It won't last long, but I'm starting to feel better about the chief justice: "2. Because WRTL's ads are not express advocacy or its functional equivalent, and because appellants identify no interest sufficiently compelling to justify burdening WRTL's speech, BCRA §203 is unconstitutional as applied to the ads. The section can be constitutionally applied only if it is narrowly tailored to further a compelling interest.

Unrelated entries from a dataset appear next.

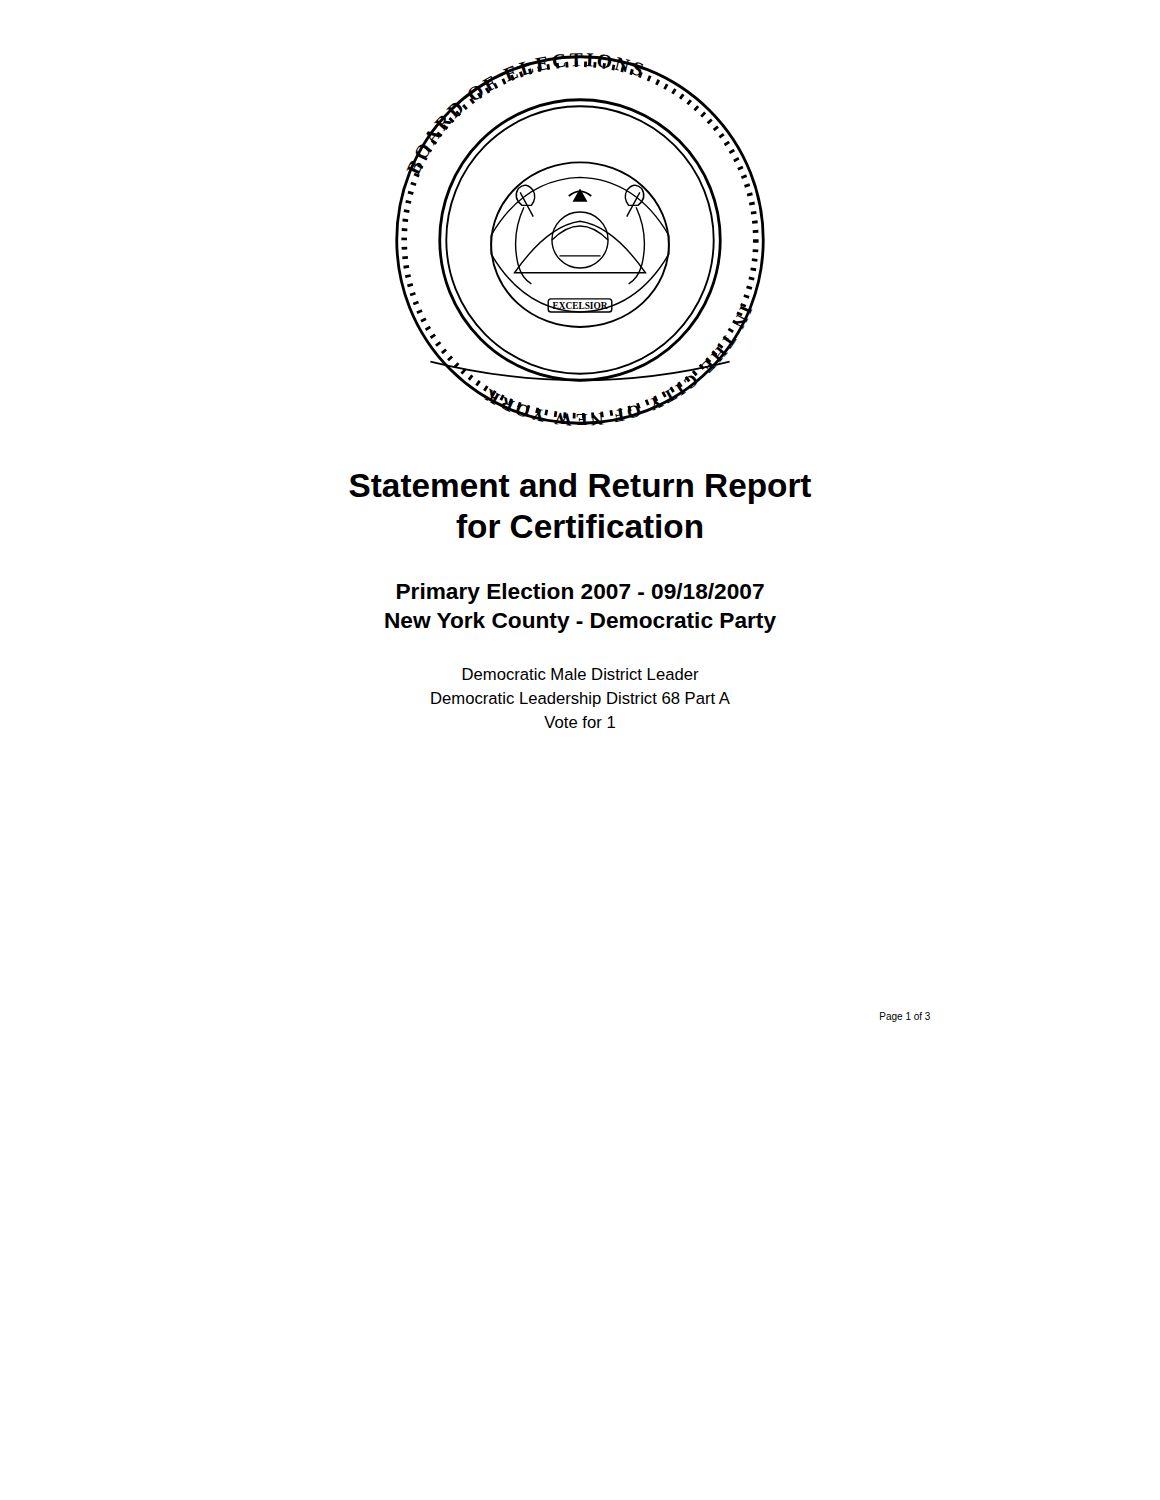Statement and Return Report
for Certification
Primary Election 2007 - 09/18/2007
New York County - Democratic Party
Democratic Male District Leader
Democratic Leadership District 68 Part A
Vote for 1
Page 1 of 3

E.g., McConnell, supra, at 205. None of the interests that might justify regulating WRTL's ads are sufficiently compelling. Although the Court has long recognized "the governmental interest in preventing corruption and the appearance of corruption" in election campaigns,
Buckley,
424 U. S., at 45, it has invoked this interest as a reason for upholding
contribution limits,
id., at 26-27, and suggested that it might also justify limits on electioneering
expenditures posing the same dangers as large contributions,
id., at 45.
McConnell arguably applied this interest to ads that were the "functional equivalent" of express advocacy. See
540 U. S., at 204-206. But to justify regulation of WRTL's ads, this interest must be stretched yet another step to ads that are
not the functional equivalent of express advocacy. Issue ads like WRTL's are not equivalent to contributions, and the corruption interest cannot justify regulating them. A second possible compelling interest lies in addressing "the corrosive and distorting effects of immense aggregations of wealth that are accumulated with the help of the corporate form and that have little or no correlation to the public's support for the corporation's political ideas."
Austin v.
Michigan Chamber of Commerce,
494 U. S. 652, 660.
McConnell held that this interest justifies regulating the "functional equivalent" of campaign speech,
540 U. S., at 205-206. This interest cannot be extended further to apply to genuine issue ads like WRTL's, see,
e.g., id., at 206, n. 88, because doing so would call into question this Court's holdings that the corporate identity of a speaker does not strip corporations of all free speech rights.
WRTL I reinforced the validity of this point by holding §203 susceptible to as-applied challenges.
546 U. S., at 411-412. Pp. 23-28."
For those of you scoring at home, WTRL = "Wisconsin Right To Life" but business organizations, unions and the ACLU joined hands in submitting briefs supporting this outcome. Guess folks actually sort of like being able to say stuff.